JetBlue (NASDAQ:JBLU) Airways revised its annual revenue forecast downward on Tuesday following a tepid first-quarter performance attributed to excess capacity in Latin America, causing its premarket shares to drop over 12%.
Struggling to achieve profitability, JetBlue disclosed plans last month to discontinue unprofitable routes and markets in Latin America, such as Bogota in Colombia and Lima in Peru, reallocating resources to more profitable regions. Despite robust demand during peak periods and strong performance in premium seating options, the carrier cited oversupply in the Latin American market as a hindrance to its business for the remainder of the year.
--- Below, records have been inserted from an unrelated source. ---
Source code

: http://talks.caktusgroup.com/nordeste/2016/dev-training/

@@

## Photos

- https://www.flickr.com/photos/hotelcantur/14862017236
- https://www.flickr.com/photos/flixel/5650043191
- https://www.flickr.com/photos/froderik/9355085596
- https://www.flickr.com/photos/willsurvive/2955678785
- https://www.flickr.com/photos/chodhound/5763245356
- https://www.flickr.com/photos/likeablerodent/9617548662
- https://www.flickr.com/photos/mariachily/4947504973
According to regulatory filings, the Caribbean and Latin American regions accounted for over 33% of JetBlue’s total capacity in 2023.
JetBlue now anticipates a low-single-digit percentage decline in fiscal 2024 revenue, contrasting with its previous projection of revenue remaining relatively flat. Analysts, referencing LSEG data, had predicted a marginal decline in full-year revenue to $9.61 billion.
For the second quarter, the company forecasts a revenue decline ranging between 6.5% and 10.5%, compared to estimates of a nearly 4% drop.
Citi Research analyst Stephen Trent remarked, “The Q2 and full-year revenue guide looked a little worse than expected… not nearly as strong as recently reported results from some of the carrier’s full-service peers.”
JetBlue’s financial report exerted downward pressure on airline stocks on Tuesday, despite upbeat current-quarter forecasts from United Airlines and Delta Air Lines in recent weeks. American Airlines(NASDAQ:AAL) and Southwest Airlines(NYSE:LUV), scheduled to report quarterly earnings later this week, experienced declines of about 3% and 1%, respectively. Meanwhile, United Airlines(NASDAQ:UAL), Delta Air Lines(NYSE:DAL), and Alaska Air (NYSE:ALK)each dipped approximately 1%.
Efforts by JetBlue to reduce costs yielded positive results, as its adjusted per-share loss of 43 cents for the quarter ended March 31 was narrower than estimates of a 52-cent loss. Total operating revenue decreased by 5.1% to $2.21 billion, aligning with expectations.